** Exercise data follows **

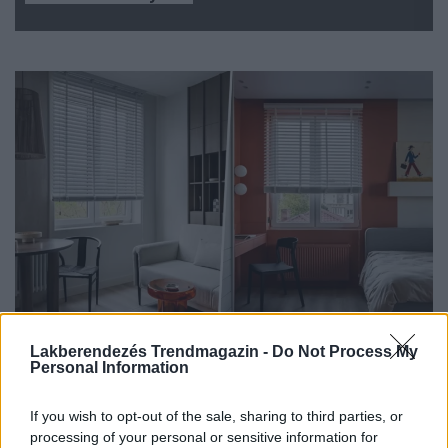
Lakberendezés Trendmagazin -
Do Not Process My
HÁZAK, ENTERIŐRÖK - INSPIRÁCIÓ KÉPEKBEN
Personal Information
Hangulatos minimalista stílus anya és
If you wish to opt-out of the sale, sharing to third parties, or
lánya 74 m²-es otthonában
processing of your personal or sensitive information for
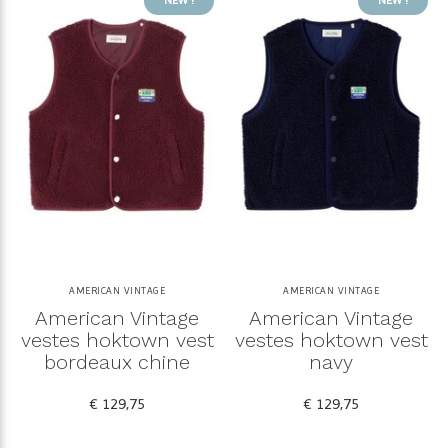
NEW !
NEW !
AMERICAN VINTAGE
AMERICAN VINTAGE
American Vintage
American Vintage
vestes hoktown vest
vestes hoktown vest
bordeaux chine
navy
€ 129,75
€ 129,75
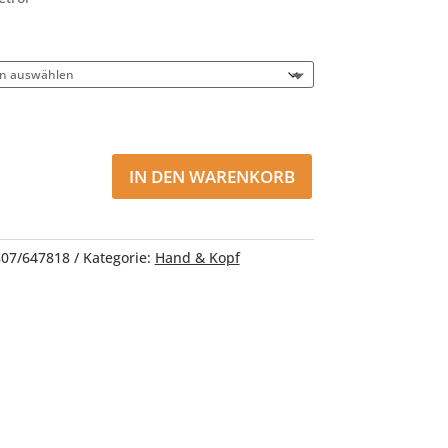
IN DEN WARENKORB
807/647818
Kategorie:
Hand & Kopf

** End of Exercise data **

# What to produce:
Each entry above should be written out again exactly, without its pictures.

# Answer box:
Lakberendezés Trendmagazin -
Do Not Process My
HÁZAK, ENTERIŐRÖK - INSPIRÁCIÓ KÉPEKBEN
Personal Information
Hangulatos minimalista stílus anya és
If you wish to opt-out of the sale, sharing to third parties, or
lánya 74 m²-es otthonában
processing of your personal or sensitive information for
NEW !
NEW !
AMERICAN VINTAGE
AMERICAN VINTAGE
American Vintage
American Vintage
vestes hoktown vest
vestes hoktown vest
bordeaux chine
navy
€ 129,75
€ 129,75
IN DEN WARENKORB
807/647818
Kategorie:
Hand & Kopf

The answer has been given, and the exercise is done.